Personally, I was thinking of doing a sort of “DNA analysis” of successful writing. Have you heard of the Music Genome Project? It powers


So I was thinking, you could probably do something like that for writing, and then try to craft a written work with elements known to appeal to people. For instance, if you wished to write a best selling detective novel, you might do an analysis of when the antagonist(s) appear in the plot for the first time. You might find that 15% of bestsellers open with the primary antagonist committing their crime, 10% have the antagonist mixed in quickly into the plot, and 75% keep the primary antagonist a vague and shadowy figure until shortly before the climax.


I don’t know if the pattern fits that – I don’t read many detective novels – but it would be a bit of a surprise if it did. You might think, well, hey, I better either introduce the antagonist right away having them commit their crime, or keep him shadowy for a while.



Or, to use an easier example – perhaps you could wholesale adopt the use of engineering checklists into your chosen discipline? It seems to me like lots of fields don’t use checklists that could benefit tremendously from them. I run this through my mind again and again – what kind of checklist could be built here? I first came across the concept of checklists being adopted in surgery from engineering, and then having surgical accidents and mistakes go way down.
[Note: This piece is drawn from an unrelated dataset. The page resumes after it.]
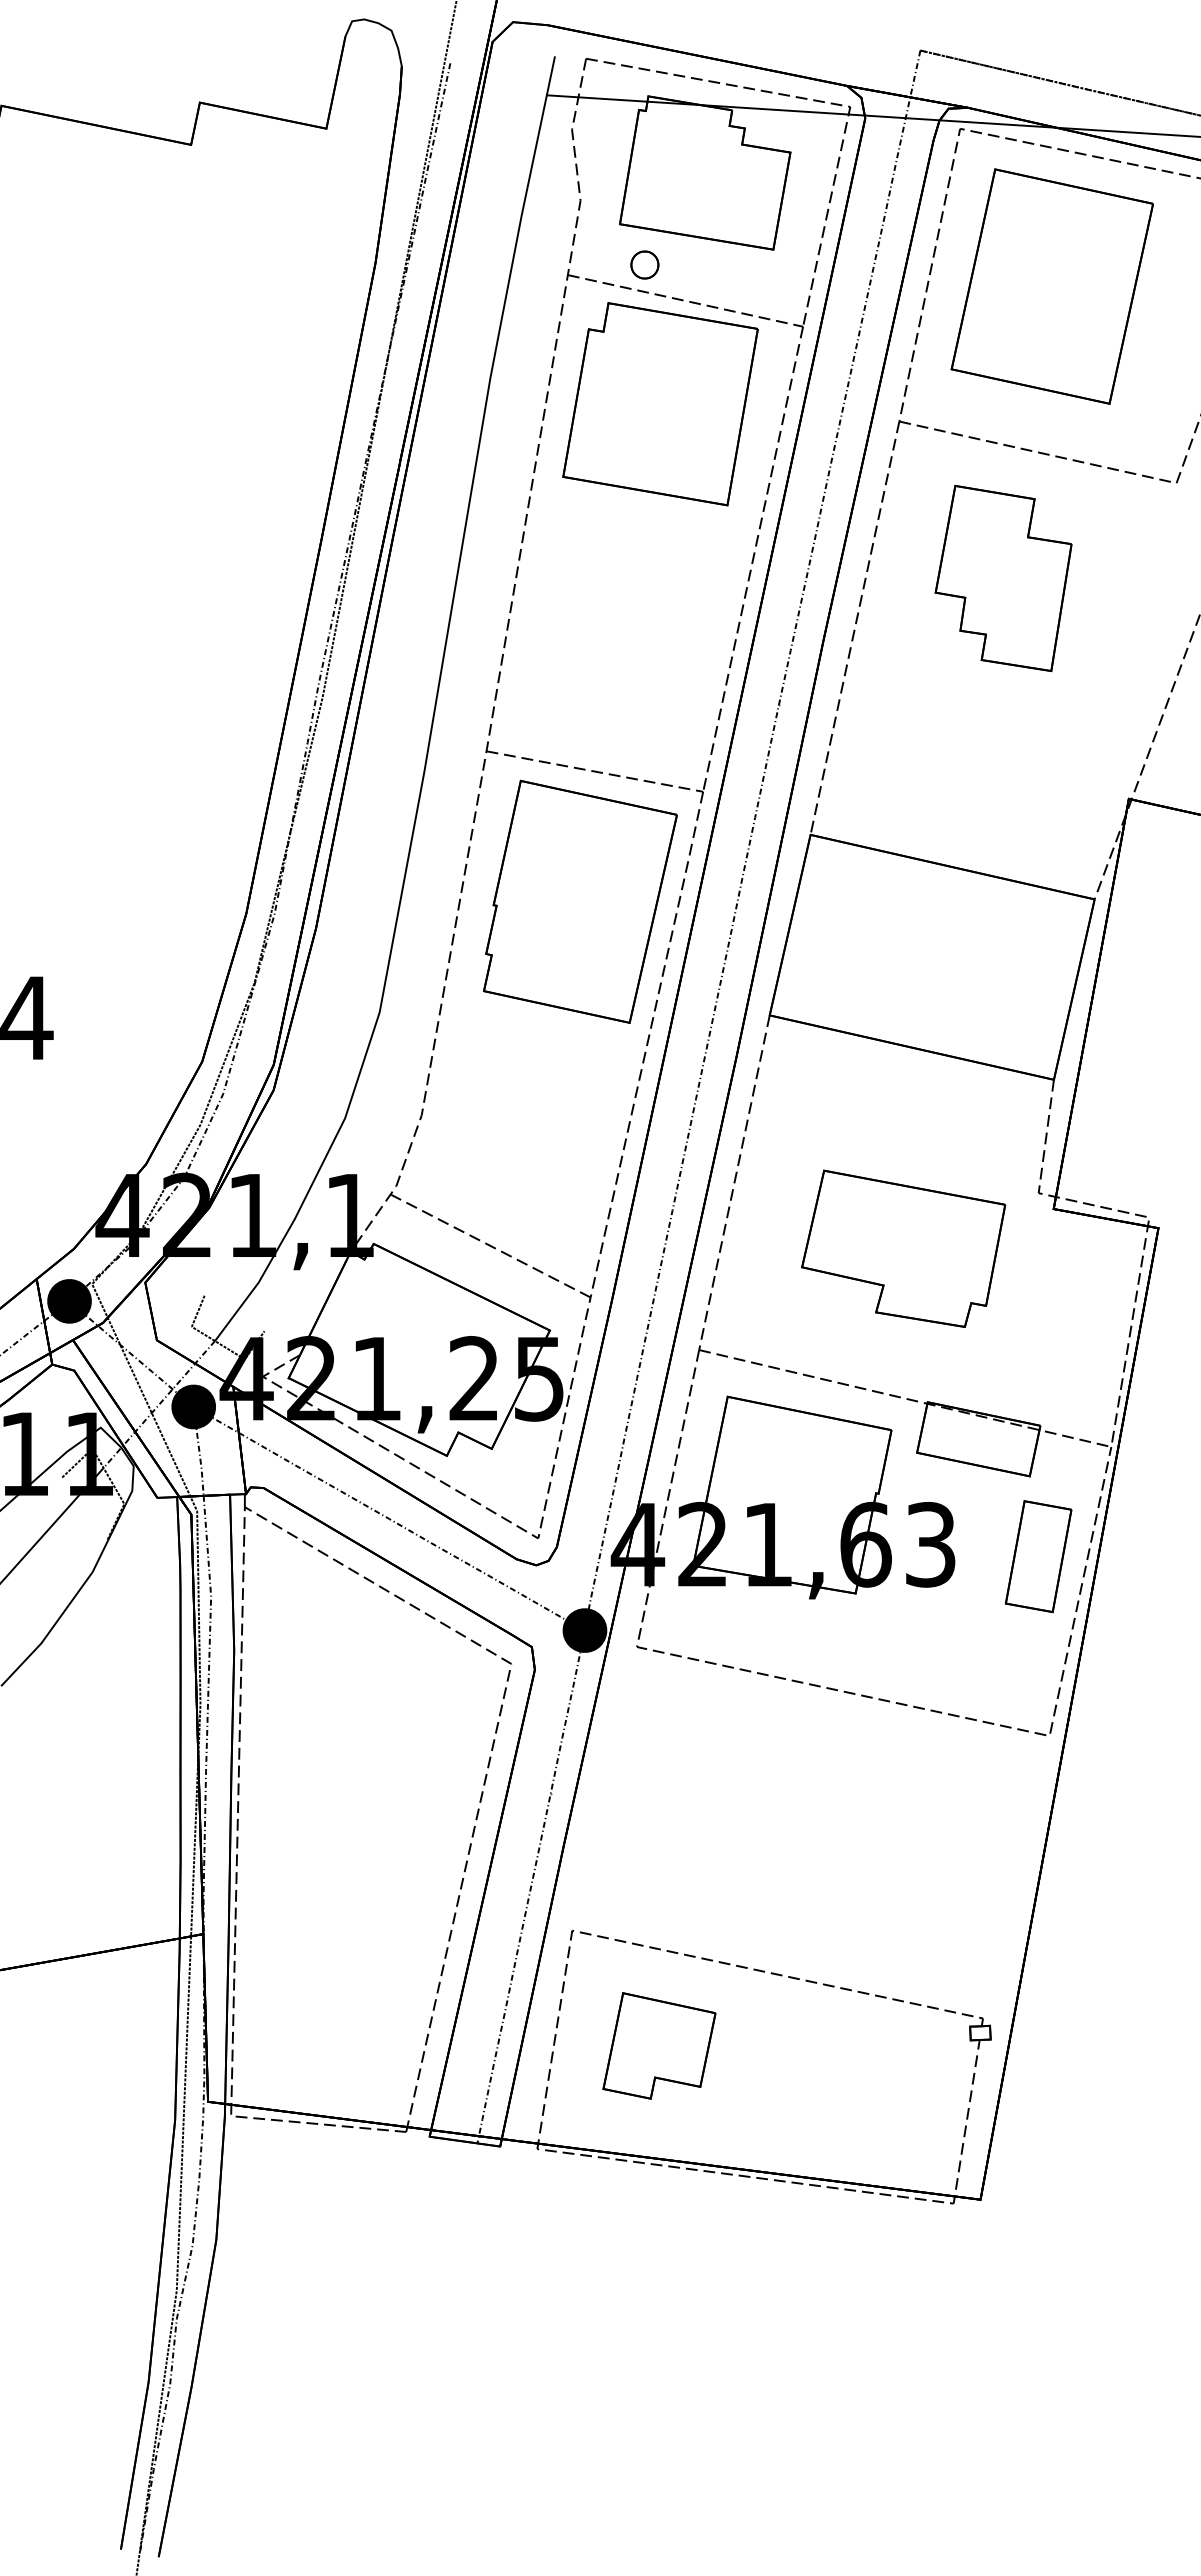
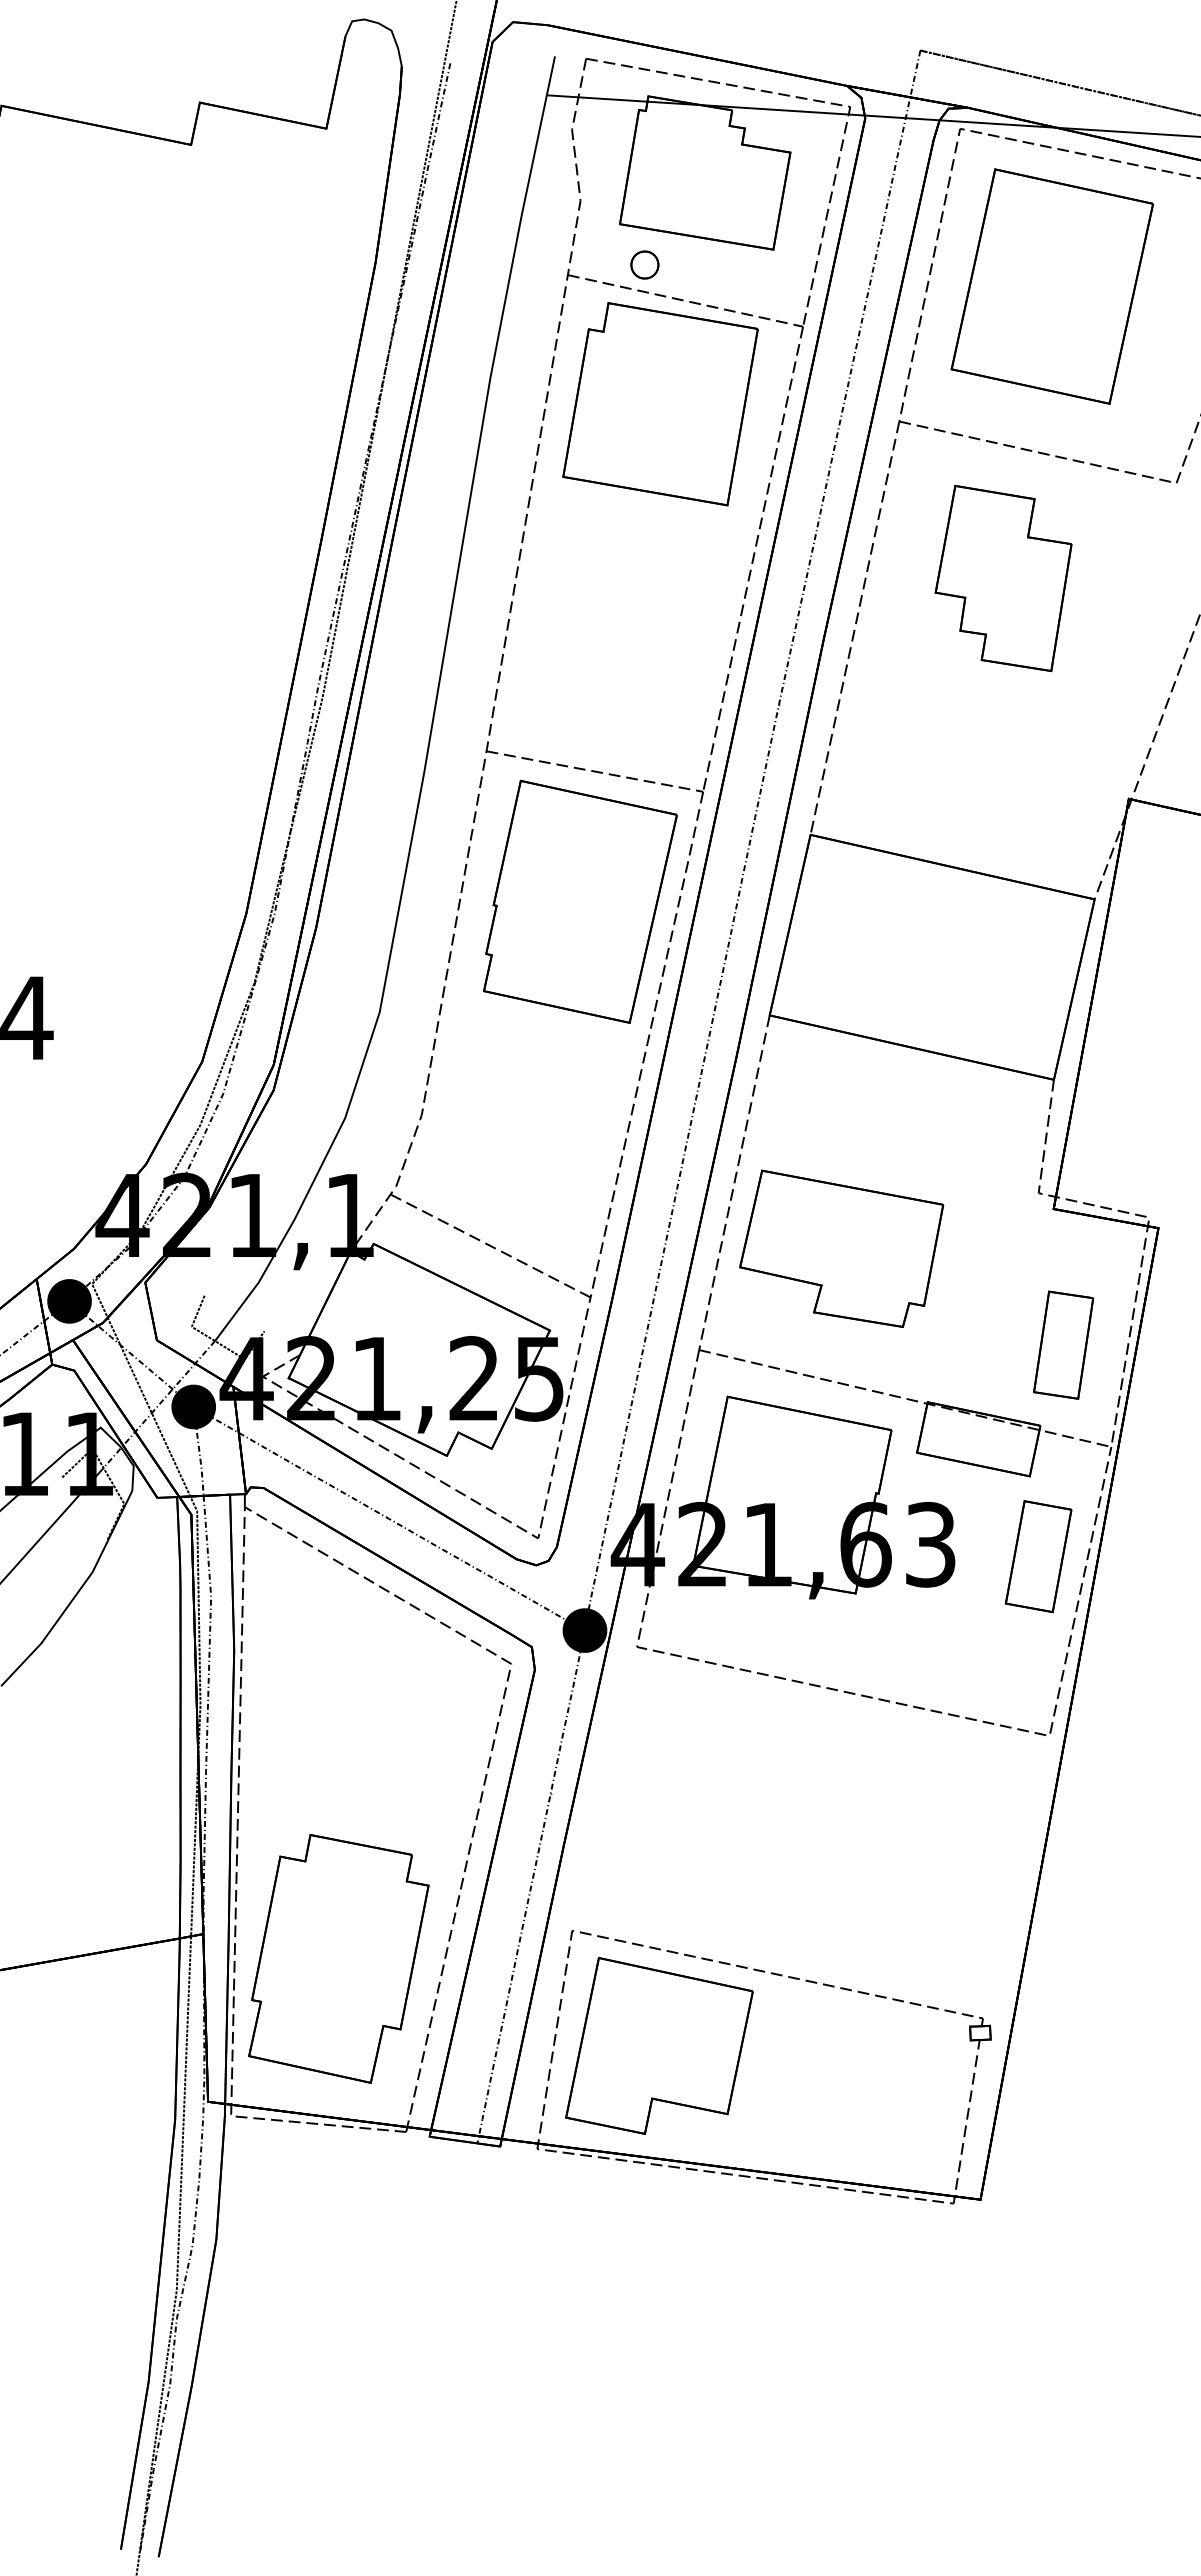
part at (903, 1248) position: (903, 1248) -> (841, 1248)
part at (1063, 1344): none -> present
part at (338, 1958): none -> present
part at (659, 2045) size: 115x108 px -> 189x178 px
Some people at TV Tropes came across that article, and thought that their wiki's database might be a good starting point to make this project a reality. I came here to look for the savvy, intelligence, and level of technical expertise in all things AI and NIT that I've come to expect of this site's user-base, hoping that some of you might be interested in having a look at the discussion, and, perhaps, would feel like joining in, or at least sharing some good advice.

Thank you. (Also, should I make this post "Discussion" or "Top Level"?)